Getting back to the van…  I’ve always had a penchant for untethered traveling, but I recall the first instant I knew I had to take a long and unstructured trip around this great land in a van.  I was on a trip through the south with one of my closest friends after having just graduated from college, and we were getting gas at a station in North Carolina or Georgia (somewhere close to the border).  I saw two women just about our age or a couple of years older hop out of a large brown panel van.  When they opened up the back of their van to rearrange things, it was clear that they had been living and traveling in the van – by choice.  In that instant, I knew that it was something I had to do.  The image of that woman opening the back door of her brown van holds a place in my memory’s highlight reel, not typically a place I keep memories of perfect strangers or their (yes, I’m saying it) not-so-attractive vehicles.  A year later I found myself in the Yukon Territory during a month long trip around Alaska and its environs.  I met some folks up in Dawson City (a cool, cool place, albeit about eight hours from the nearest city of 25,000 people) who came up for the summers to work and live and hang out – many in small cabins without indoor plumbing.  It was here where I met a guy who was living in a converted school bus.  That moment too was captured forever for my file of random moments that have led me to this point.

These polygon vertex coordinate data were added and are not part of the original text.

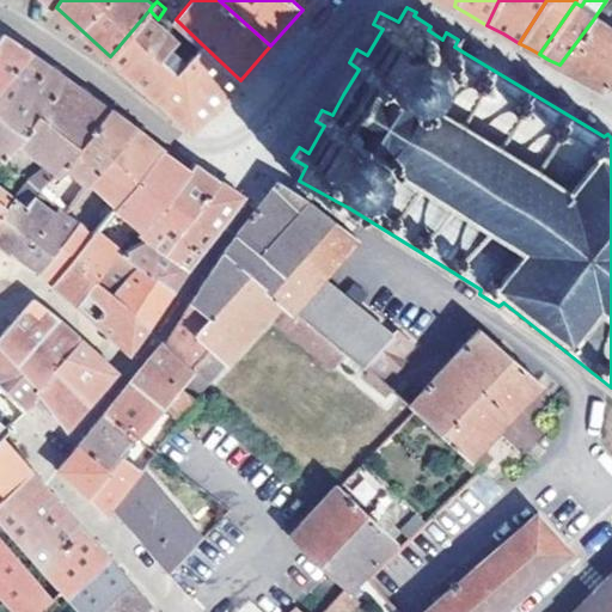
[(176,40),(158,19),(150,10),(110,56),(191,128),(210,109),(240,80),(201,43),(175,69),(160,57),(176,40)]
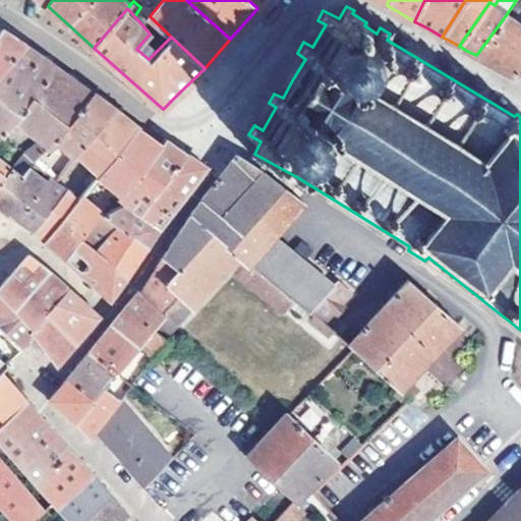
[(513,74),(517,69),(520,63),(520,24),(506,15),(476,55),(491,63),(513,74)]
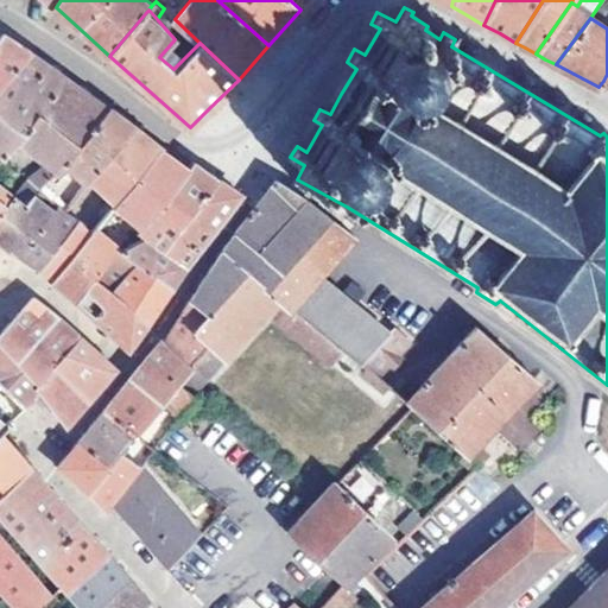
[(0,83),(29,51),(16,42),(5,35),(0,39),(0,83)]
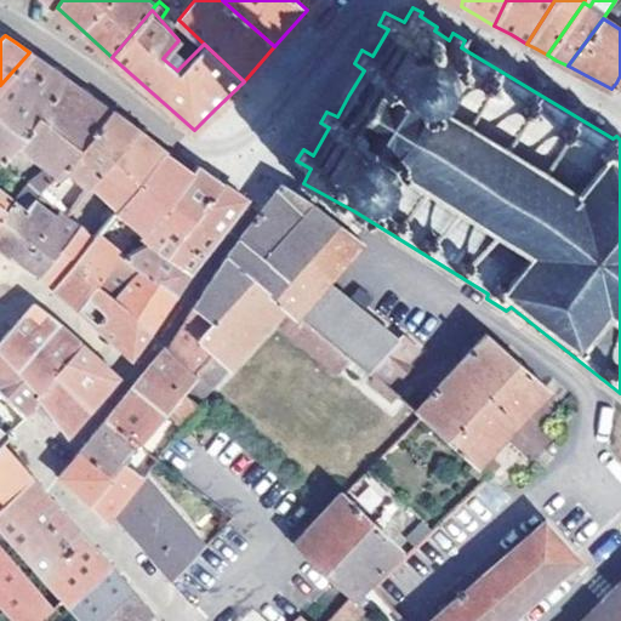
[(44,192),(63,170),(113,112),(73,84),(41,61),(29,52),(0,85),(0,158),(4,161),(17,144),(45,165),(32,182),(44,192)]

I’ve talked about traveling around the country in a van.  I’ve even planned to do it – more than once.  But now these dreams and plans are turning into something tangible.  As I pay attention to the clues I’ve left myself over the years, I begin to realize that my current interests are not as haphazard as I may have once thought.  And when I stop to listen, I can hear the Staceys of yesteryear telling me what I need to do.

Bottling Moonlight

Every so often I pull out the little brown notebook I carry around with me and make a list. Usually it’s a ‘to do’ list filled with things that need to be done now (mail thank you notes), things that needed to be done yesterday or last year or two years ago (buy wedding rings), and things that I’d like to do but know I’ll keep adding to the next hundred ‘to do’ lists I make (finish making scarf). But then, there’s the other ‘to do’ list. These goals are a bit more ambitious, a bit less likely to be crossed out anytime soon, and a bit more likely to feed the soul rather than my family. It is an entry on one of these lists that led me to the name of this blog.
About a dozen years ago I ventured up to Alaska with twenty or so other travelers. Having never met before, we shared a 1969 converted bus as our home away from home. Unless we were driving through the night, we usually camped out in our tents. I’ve been camping since I was a wee one, but I’d never been camping for a month straight. By the end of that month I was dirtier, more carefree, and a lot more in tune with nature. Just like I can usually tell you what day of the week it is when I wake up in the morning, during that month I could tell you the phase of the moon and how much moonlight we could expect later that night. I didn’t do anything special to follow the phases of the moon. Instead, I lived closer to nature and it just happened. Since then, it’s been a goal of mine to begin living closer to the natural rhythms of our world, to always know the phase of the moon and whether I need to carry a flashlight to close the barn door at night. Of course, put aside the fact that I don’t have a barn door to close at the moment.
Moonlight is ephemeral. Nature’s rhythms are just that – rhythms. Nature is not static. To live in closer harmony with nature’s rhythms, I need to live mindfully in the present; I need to live in nature. And while I’m not audacious enough to think that I can bottle moonlight for consumption later, I’m just audacious enough to think that I can bottle moonlight if I’m fully present right now. This blog will give me the opportunity to share my family’s experiences as we travel around this beautiful country, sleep beneath the stars, trade our central air for warm breezes, lose the day of the week but gain the phase of the moon, and try our hand at bottling moonlight.